El SEN registra su mayor demanda en 9 años: ¿Puede el sistema aguantar la presión?

Récord de consumo eléctrico revela la verdadera presión sobre el SEN

El pasado 7 de mayo el Gobierno anunció que el Sistema Eléctrico Nacional (SEN) alcanzó una demanda máxima de 15.579 MW, el nivel más alto en nueve años. Esta cifra no es casualidad: responde al uso intensivo de sistemas de refrigeración por el aumento de temperatura, junto con la reactivación de la actividad económica.

Reunión clave: ¿Soluciones reales o maquillaje político?

En medio de esta crisis, la presidenta encargada Delcy Rodríguez convocó a una videoconferencia con gobernadores y responsables del sector eléctrico para evaluar el estado del SEN. El principal enfoque fue el mantenimiento preventivo y correctivo de las plantas generadoras, y la coordinación de las cuadrillas de Corpoelec.

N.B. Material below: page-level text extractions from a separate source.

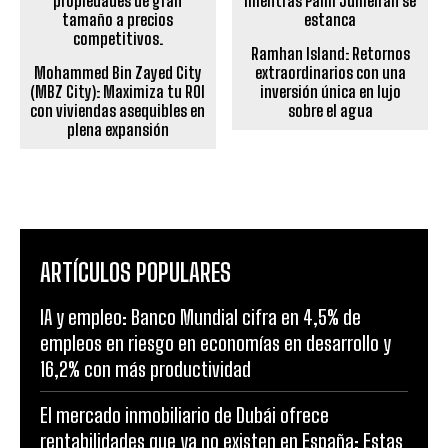
Ramhan Island: Retornos
Mohammed Bin Zayed City
extraordinarios con una
(MBZ City): Maximiza tu ROI
inversión única en lujo
con viviendas asequibles en
sobre el agua
plena expansión
ARTÍCULOS POPULARES
IA y empleo: Banco Mundial cifra en 4,5% de
empleos en riesgo en economías en desarrollo y
16,2% con más productividad
El mercado inmobiliario de Dubái ofrece
rentabilidades que ya no existen en España: Estas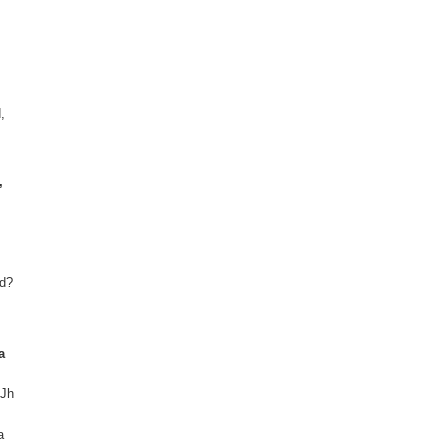
,
,
ud?
a
.
Jh
a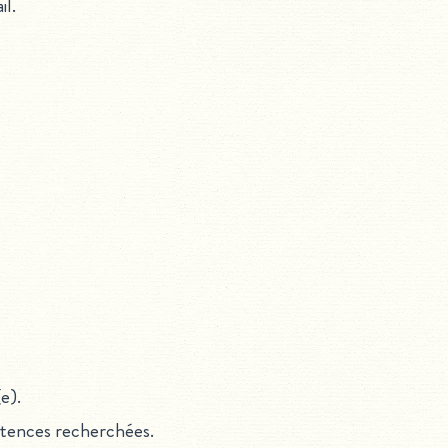
il.
e).
étences recherchées.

El Gobierno insiste en que el sistema está bajo recuperación y que el Plan Nacional de Ahorro de Energía, activado desde marzo, ayuda a mitigar riesgos. Sin embargo, queda claro que el verdadero botón de alarma son las sanciones internacionales, que afectan la compra de materiales clave para mantener la infraestructura en funcionamiento.

¿Qué significa esto para la estabilidad y la vida cotidiana?

  • Infraestructura al límite: El SEN está operando al máximo, enfrentando sobrecargas constantes.
  • Recuperación frágil: Los esfuerzos de mantenimiento son titánicos, pero insuficientes frente a las restricciones externas.
  • Riesgos inminentes: La capacidad de respuesta a fallas es limitada, poniendo en riesgo la seguridad energética y la economía.

La pregunta que pocos se hacen: ¿cuánto tiempo más podrá resistir el SEN bajo esta presión creciente? La situación revela que la estabilidad eléctrica está condicionada a variables fuera del control local, y la población apenas siente el impacto inicial.

Este no es un problema técnico menor; es una señal clara de que las instituciones enfrentan un desafío mayúsculo. La verdadera prueba está en el futuro cercano: si no hay cambios urgentes, los apagones y las limitaciones pueden dejar de ser un tema de agenda para convertirse en realidad cotidiana.